Though nurses were offered guidance while conducting the pre-implementation evaluation, they indicated that evaluation tools were easy to use and did not require guidance. TNP nurses reported process mapping and the brainwriting premortem were the most impactful pre-implementation evaluation tools in the toolkit. Process mapping and brainwriting can be conducted in group settings to generate large amounts of information [11] and gain group agreement or validation of processes [7]. As such, these activities are not time or resource-intensive. Further, this study shows that they produce potentially actionable information after brief, manualized training. Importantly, our findings indicate that toolkit-trained frontline implementers can effectively collect useful pre-implementation data.

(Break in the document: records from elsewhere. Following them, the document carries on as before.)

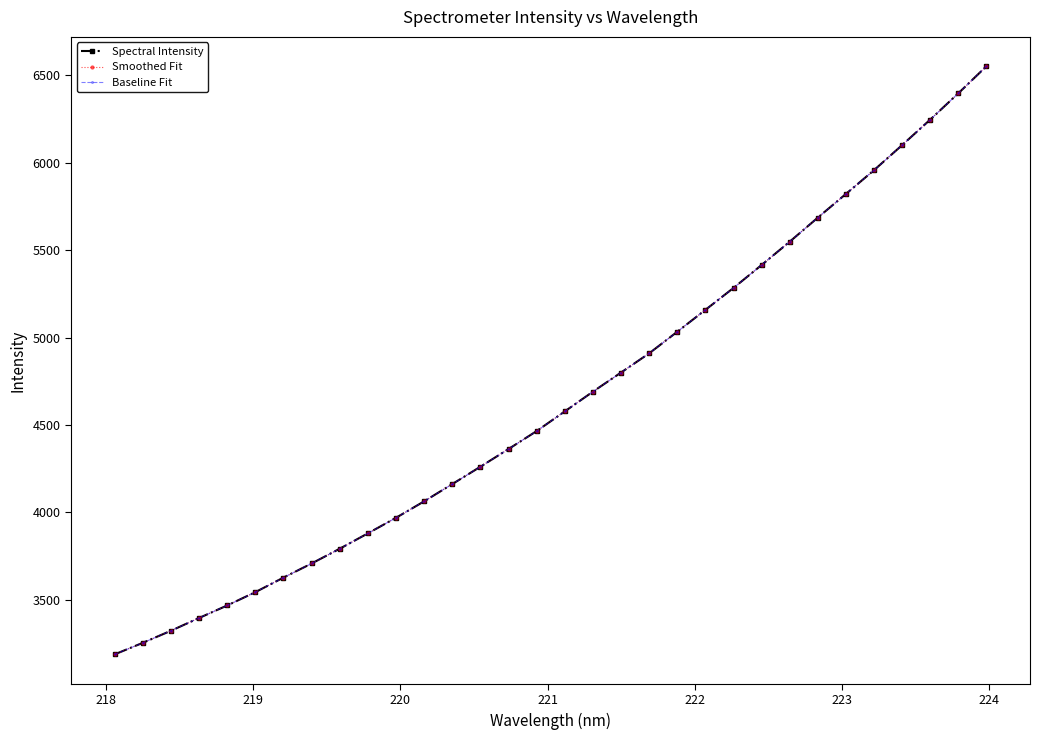

Does the chart have visible grid lines?

No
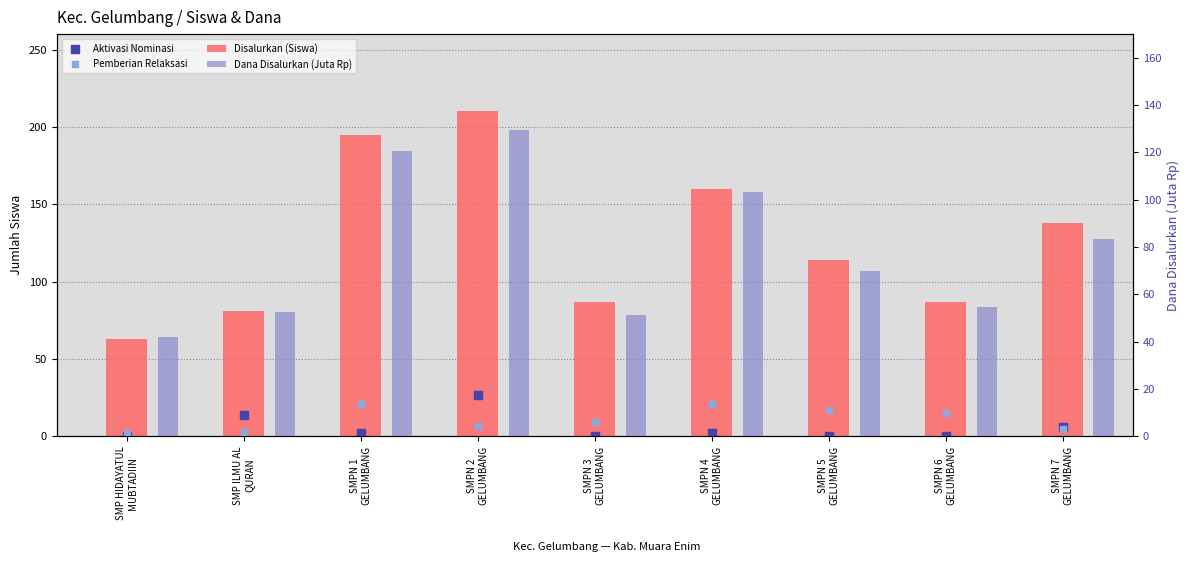

Is the value of Dana Disalurkan (Juta Rp) at SMPN 3
GELUMBANG greater than the value of Disalurkan (Siswa) at SMPN 6
GELUMBANG?

No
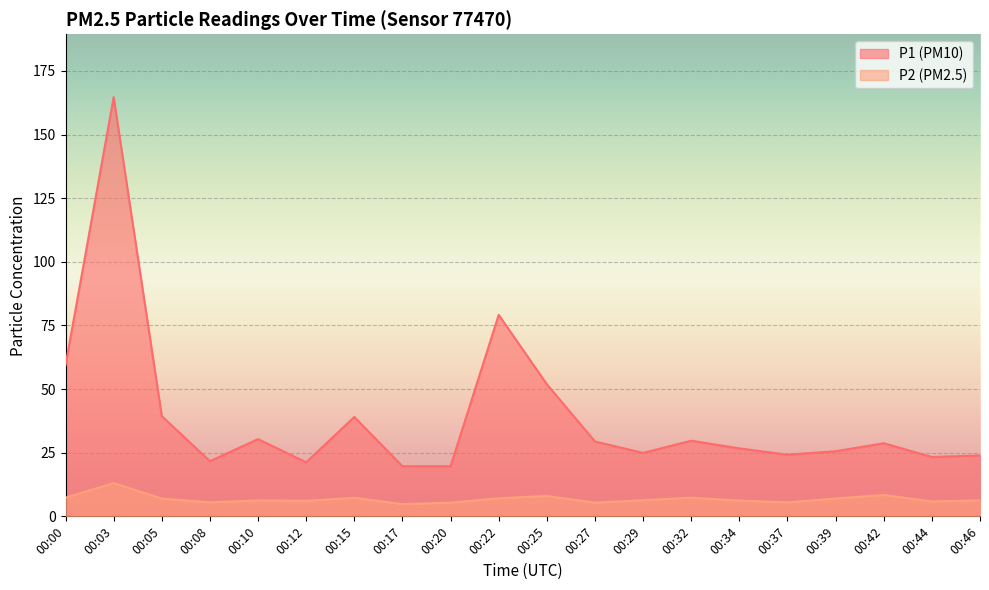

How many data points in P1 are above 28?

10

Many of the themes identified in the TNP nurses’ pre-implementation assessment matched themes identified in data collected by a multidisciplinary, highly trained team in the first year of TNP implementation. For example, in both years of TNP implementation, stakeholders noted concerns around role duplication. This reflects findings from the implementation of the Coordinated Transitional Care (C-Trac) program, where the authors found that it was important to integrate into existing discharge processes rather than replicating them. Similarly, TNP findings emphasized the need for stakeholder buy-in. Stakeholder engagement was similarly critical to the implementation of C-Trac [17]. We suggest that these barriers and facilitators to implementation are relevant to other care coordination interventions and that addressing them may enhance implementation. There is a need for implementation studies of additional care coordination interventions.

Limitations

The development and testing of a multicomponent pre-implementation strategy bundle and facilitation program were conducted as a proof of concept with a small number of participants (n = 5) at five VA hospitals. Including a larger sample at more facilities may yield different findings regarding the perception of training and pre-implementation findings. This study was conducted in the VA, and some of the contextual factors, facilitators, and barriers identified may be VA-specific. In addition, asking nurses to collect data on their own workplaces may not be as well-received in non-VA settings.

Conclusions

This proof-of-concept study demonstrates that registered nurses can be trained to conduct pre-implementation assessments when provided an evidence-based toolkit. This approach positively informed TNP implementation and oriented nurses to their local context prior to implementation. Additionally, we identified barriers to implementation that may be generalizable to care coordination interventions, including concerns around role duplication and the need for stakeholder buy-in.